[Extract — start]
Apple’s upcoming Siri will not accomplish all of those tasks immediately, but it appears to be moving in that direction.

During one WWDC demonstration, Apple AI engineering executive Justin Titi asked Siri to recall a dessert his daughter had mentioned several weeks earlier. Siri searched through messages on the device and found a text from about a month earlier, revealing that she wanted to make coconut cookies. The example was simple, but it highlighted how AI can save users from manually searching through long message histories.

A key component of the new Siri experience is what Apple calls “personal context.” This includes information stored within Apple services such as Messages, Notes, Mail, Photos, Calendar, and other native applications. Siri will also gain awareness of what is currently displayed on the screen. For example, if a user encounters a photo of a park while browsing social media, Siri can help identify the location shown in the image.

Questions remain about how deeply these capabilities will extend into third-party applications. Apple has suggested that broader integration may depend on support from individual developers.

Other startups have already attempted to build similar AI assistants. Products such as Poppy and Poke aim to provide agent-like assistance across mobile devices. However, these tools often require extensive access to personal information to function effectively, raising privacy concerns that can outweigh the benefits.
[Extract — finish]
[Data segment — start]
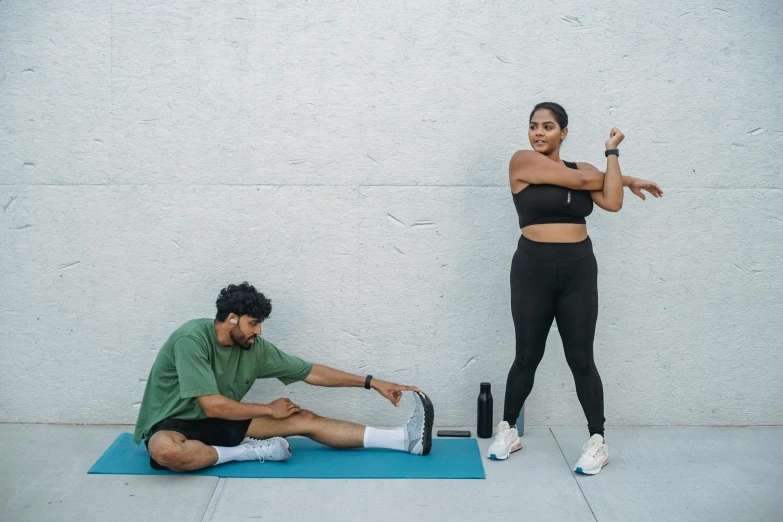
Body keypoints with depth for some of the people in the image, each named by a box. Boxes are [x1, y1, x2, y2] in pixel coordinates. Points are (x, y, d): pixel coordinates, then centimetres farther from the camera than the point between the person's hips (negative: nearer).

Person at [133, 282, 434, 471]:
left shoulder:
[Data segment — finish]
Task goal:
Can you repeat the Siri passage word for word, beginning at the words "Apple’s upcoming Siri" and stopping after "long message histories."? The material has no connection to the Siri passage.

Expected answer:
Apple’s upcoming Siri will not accomplish all of those tasks immediately, but it appears to be moving in that direction.

During one WWDC demonstration, Apple AI engineering executive Justin Titi asked Siri to recall a dessert his daughter had mentioned several weeks earlier. Siri searched through messages on the device and found a text from about a month earlier, revealing that she wanted to make coconut cookies. The example was simple, but it highlighted how AI can save users from manually searching through long message histories.